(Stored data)
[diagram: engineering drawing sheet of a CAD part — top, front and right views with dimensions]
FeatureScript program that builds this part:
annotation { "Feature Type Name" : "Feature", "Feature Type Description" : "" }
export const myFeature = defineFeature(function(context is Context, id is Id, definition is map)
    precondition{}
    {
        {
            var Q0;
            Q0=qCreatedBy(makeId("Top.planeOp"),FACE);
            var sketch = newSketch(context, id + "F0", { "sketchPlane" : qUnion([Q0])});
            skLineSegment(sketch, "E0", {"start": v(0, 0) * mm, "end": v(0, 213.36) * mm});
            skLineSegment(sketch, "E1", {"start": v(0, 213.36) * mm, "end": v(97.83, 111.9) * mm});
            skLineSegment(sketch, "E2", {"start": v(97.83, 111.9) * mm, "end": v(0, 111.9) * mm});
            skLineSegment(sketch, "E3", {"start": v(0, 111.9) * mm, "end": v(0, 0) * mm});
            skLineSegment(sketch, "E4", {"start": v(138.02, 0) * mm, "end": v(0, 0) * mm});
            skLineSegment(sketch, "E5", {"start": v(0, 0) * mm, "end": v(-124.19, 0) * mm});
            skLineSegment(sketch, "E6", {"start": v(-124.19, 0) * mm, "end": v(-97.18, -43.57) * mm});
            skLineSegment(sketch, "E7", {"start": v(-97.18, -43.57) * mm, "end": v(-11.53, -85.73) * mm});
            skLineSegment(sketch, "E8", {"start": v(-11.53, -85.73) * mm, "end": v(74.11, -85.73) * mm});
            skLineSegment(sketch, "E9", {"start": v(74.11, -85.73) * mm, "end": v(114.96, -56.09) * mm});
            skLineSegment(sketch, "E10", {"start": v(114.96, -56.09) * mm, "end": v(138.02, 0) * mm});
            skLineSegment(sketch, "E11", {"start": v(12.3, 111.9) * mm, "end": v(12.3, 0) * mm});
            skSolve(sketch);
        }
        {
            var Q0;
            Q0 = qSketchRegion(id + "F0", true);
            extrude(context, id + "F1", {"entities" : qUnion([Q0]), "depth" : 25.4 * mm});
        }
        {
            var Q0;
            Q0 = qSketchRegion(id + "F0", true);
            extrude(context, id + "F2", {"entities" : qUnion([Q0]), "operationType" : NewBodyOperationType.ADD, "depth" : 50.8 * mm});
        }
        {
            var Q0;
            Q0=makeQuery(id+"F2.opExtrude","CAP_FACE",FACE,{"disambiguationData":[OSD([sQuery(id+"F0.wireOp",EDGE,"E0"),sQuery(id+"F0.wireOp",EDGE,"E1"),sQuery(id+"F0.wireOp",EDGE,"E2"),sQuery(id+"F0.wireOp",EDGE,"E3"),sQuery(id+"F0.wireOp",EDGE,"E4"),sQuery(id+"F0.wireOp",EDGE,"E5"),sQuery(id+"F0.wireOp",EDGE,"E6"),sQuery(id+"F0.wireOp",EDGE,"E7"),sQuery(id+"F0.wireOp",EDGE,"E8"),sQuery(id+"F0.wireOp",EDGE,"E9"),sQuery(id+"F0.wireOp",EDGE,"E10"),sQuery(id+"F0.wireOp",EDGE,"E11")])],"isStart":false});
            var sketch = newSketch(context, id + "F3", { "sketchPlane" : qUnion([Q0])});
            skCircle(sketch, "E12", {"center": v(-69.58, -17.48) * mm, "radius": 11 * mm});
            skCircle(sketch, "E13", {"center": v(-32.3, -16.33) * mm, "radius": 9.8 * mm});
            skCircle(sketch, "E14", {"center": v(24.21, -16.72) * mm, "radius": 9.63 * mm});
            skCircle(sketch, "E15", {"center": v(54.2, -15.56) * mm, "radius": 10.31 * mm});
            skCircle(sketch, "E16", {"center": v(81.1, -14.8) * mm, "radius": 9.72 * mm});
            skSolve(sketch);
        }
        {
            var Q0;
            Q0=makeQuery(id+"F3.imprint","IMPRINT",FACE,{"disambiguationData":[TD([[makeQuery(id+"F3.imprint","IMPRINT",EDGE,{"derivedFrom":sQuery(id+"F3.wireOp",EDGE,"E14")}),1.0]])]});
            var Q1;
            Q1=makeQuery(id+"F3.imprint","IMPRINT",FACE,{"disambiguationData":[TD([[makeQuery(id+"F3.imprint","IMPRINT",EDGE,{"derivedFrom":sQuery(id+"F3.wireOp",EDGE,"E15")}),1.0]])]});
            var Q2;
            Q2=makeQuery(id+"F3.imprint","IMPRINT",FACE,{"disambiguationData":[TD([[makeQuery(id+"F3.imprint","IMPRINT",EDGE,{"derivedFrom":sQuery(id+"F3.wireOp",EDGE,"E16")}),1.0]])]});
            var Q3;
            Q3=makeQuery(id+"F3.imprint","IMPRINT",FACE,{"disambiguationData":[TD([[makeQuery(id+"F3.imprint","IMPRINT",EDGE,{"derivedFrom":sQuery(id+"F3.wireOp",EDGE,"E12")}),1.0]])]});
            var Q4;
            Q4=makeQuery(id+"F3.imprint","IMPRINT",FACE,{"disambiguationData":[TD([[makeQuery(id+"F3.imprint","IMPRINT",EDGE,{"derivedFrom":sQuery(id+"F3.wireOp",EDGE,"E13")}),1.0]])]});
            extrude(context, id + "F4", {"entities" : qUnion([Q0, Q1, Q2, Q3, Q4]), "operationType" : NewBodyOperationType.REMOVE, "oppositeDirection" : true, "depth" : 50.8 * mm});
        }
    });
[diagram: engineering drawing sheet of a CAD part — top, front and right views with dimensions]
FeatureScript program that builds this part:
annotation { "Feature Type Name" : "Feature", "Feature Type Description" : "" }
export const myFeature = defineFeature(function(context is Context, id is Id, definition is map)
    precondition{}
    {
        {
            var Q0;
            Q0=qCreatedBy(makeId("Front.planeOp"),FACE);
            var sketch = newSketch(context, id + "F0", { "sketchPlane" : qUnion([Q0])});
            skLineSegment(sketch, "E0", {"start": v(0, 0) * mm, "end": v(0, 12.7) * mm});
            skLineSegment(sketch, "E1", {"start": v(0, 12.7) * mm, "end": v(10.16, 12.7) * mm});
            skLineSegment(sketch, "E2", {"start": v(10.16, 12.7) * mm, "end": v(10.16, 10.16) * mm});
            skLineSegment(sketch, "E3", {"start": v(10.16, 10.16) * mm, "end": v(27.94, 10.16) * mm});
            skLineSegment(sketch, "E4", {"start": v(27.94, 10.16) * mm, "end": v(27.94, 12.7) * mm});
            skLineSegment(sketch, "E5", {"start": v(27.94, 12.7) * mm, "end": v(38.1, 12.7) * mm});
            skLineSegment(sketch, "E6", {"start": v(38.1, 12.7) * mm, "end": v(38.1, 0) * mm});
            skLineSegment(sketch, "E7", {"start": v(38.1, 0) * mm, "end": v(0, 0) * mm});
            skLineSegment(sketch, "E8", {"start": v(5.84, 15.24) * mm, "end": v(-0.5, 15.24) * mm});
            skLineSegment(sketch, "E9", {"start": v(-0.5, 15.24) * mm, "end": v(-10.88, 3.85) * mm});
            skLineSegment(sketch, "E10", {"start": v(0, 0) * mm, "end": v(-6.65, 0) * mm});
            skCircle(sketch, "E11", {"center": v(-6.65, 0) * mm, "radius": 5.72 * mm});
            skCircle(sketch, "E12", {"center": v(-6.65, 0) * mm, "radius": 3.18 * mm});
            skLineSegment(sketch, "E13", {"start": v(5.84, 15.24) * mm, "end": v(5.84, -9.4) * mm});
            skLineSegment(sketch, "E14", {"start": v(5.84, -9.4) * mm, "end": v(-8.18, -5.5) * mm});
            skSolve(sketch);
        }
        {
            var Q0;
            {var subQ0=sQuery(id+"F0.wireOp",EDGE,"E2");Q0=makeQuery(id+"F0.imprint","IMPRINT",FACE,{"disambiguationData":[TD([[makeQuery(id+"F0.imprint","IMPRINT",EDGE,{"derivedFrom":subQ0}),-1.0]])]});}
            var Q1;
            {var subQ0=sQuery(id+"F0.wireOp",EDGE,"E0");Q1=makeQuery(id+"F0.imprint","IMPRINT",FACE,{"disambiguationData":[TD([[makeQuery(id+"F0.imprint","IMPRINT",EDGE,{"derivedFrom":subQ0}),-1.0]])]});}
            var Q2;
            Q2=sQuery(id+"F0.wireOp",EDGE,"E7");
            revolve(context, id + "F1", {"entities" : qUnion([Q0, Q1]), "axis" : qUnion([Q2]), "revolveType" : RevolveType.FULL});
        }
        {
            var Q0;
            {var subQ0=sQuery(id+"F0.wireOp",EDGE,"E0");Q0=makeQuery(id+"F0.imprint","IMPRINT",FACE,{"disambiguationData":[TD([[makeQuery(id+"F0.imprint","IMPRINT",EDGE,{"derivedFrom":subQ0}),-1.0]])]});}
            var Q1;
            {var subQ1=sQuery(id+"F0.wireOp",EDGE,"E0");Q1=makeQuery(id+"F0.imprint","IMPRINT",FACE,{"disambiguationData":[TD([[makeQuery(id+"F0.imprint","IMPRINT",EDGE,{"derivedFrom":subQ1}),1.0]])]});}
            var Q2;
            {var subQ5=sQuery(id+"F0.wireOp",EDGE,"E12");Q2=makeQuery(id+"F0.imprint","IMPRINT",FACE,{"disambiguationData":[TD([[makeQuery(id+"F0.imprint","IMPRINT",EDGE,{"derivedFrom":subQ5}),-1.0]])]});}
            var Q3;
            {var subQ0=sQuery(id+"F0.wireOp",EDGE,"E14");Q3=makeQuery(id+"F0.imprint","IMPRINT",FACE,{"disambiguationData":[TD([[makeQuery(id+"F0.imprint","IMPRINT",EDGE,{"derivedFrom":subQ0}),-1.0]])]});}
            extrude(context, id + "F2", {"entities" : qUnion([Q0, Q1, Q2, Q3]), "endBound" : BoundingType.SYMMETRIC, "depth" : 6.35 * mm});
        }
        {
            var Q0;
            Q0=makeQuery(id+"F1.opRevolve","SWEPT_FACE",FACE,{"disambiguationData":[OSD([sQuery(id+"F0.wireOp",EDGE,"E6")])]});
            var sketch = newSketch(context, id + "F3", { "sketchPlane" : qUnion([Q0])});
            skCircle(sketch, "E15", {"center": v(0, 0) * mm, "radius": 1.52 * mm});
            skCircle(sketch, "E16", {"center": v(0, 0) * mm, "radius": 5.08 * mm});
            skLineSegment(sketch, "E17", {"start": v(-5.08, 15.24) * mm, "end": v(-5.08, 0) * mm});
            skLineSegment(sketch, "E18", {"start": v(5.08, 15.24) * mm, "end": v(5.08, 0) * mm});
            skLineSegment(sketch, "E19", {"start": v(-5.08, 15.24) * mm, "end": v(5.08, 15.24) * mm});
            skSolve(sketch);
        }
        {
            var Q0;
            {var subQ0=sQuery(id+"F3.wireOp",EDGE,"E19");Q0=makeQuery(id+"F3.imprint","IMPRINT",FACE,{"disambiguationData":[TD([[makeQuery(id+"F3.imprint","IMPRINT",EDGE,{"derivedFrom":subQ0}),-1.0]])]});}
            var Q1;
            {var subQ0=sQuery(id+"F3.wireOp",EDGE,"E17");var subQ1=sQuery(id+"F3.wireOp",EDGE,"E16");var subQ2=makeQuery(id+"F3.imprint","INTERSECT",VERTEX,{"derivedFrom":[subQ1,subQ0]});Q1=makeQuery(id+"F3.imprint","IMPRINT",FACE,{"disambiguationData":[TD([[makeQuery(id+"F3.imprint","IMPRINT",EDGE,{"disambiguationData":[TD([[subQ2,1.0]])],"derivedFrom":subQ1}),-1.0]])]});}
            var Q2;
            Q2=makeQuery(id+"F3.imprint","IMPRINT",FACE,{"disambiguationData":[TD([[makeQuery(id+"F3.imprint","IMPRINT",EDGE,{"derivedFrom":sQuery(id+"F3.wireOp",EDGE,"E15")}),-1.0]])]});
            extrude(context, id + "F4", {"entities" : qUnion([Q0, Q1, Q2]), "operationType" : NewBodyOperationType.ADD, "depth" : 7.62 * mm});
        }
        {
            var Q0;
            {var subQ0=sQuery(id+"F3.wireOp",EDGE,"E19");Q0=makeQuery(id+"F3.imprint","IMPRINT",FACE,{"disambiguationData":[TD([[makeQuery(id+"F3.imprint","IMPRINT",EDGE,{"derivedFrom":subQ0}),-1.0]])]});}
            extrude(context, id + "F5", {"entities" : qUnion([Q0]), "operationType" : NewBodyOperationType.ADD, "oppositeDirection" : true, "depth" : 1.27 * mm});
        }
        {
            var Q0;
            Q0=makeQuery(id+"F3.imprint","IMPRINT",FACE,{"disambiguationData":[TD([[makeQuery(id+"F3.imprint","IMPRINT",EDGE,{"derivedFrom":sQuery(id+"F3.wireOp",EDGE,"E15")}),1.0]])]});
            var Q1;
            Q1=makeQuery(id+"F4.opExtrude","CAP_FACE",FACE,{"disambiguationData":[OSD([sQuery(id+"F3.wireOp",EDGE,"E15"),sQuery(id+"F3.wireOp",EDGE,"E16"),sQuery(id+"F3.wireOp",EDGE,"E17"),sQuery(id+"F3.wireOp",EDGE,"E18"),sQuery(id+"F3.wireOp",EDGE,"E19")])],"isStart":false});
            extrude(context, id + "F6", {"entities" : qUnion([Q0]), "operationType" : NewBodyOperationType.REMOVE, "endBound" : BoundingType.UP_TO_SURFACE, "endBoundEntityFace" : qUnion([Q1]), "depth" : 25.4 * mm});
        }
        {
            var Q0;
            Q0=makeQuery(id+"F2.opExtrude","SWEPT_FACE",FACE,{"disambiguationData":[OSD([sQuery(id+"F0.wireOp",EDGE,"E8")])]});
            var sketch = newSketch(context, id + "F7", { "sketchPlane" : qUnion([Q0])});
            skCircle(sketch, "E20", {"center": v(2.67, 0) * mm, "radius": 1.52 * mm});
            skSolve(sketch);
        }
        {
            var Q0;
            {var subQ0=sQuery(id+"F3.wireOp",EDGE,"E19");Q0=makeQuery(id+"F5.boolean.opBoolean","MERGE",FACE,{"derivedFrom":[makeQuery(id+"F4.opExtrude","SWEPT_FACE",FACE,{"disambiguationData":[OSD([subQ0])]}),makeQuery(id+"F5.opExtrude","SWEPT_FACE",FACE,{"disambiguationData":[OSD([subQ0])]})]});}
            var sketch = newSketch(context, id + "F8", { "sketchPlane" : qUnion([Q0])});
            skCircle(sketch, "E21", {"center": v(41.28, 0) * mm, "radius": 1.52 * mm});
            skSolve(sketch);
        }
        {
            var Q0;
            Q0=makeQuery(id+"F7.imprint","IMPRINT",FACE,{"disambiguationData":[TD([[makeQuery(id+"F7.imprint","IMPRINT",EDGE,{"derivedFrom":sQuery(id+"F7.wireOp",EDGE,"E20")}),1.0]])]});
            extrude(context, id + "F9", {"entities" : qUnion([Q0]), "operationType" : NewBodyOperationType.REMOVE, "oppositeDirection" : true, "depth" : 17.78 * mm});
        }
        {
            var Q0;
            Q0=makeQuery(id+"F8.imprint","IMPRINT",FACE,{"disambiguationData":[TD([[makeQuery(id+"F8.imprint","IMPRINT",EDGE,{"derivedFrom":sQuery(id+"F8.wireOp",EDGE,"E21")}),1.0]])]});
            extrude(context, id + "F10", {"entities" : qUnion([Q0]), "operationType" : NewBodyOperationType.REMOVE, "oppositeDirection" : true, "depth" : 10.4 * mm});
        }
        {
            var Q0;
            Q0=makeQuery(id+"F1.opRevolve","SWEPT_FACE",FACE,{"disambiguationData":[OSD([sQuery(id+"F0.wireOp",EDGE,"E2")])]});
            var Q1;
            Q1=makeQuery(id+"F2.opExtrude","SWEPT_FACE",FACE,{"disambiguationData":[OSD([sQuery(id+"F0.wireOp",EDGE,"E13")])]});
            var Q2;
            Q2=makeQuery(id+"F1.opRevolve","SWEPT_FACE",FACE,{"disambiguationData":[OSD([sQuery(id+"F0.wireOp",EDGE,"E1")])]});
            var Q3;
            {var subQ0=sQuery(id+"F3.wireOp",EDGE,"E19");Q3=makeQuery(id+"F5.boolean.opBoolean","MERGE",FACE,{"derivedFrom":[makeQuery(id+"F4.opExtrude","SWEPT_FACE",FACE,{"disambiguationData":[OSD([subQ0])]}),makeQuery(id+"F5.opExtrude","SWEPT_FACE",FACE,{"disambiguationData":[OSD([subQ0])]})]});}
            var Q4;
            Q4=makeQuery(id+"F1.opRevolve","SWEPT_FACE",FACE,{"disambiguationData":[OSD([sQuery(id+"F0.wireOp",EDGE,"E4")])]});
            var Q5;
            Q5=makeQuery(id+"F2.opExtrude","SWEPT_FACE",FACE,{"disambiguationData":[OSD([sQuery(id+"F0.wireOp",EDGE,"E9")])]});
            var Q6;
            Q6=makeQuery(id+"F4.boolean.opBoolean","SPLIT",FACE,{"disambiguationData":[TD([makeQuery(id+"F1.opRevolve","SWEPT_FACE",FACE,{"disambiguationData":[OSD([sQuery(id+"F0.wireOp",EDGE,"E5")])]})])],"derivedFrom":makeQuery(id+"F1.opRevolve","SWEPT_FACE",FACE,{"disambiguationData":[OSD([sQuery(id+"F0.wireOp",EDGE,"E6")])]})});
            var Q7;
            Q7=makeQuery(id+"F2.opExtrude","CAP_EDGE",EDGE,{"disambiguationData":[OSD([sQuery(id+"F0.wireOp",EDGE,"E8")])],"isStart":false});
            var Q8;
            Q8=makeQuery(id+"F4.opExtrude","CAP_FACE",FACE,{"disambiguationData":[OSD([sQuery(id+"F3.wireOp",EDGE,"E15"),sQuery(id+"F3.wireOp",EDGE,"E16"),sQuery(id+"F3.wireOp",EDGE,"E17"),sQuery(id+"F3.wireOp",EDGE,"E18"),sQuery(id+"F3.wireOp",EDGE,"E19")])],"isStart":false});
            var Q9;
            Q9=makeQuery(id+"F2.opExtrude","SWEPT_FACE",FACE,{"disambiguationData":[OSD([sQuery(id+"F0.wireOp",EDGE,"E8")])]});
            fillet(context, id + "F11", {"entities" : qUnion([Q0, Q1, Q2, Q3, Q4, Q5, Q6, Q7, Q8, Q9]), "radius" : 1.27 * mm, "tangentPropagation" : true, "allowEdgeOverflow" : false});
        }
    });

REQUIREMENT: Find every line in the records above that contains the string "planeOp", and copy each of those lines.

ANSWER TO THE TASK:
            Q0=qCreatedBy(makeId("Top.planeOp"),FACE);
            Q0=qCreatedBy(makeId("Front.planeOp"),FACE);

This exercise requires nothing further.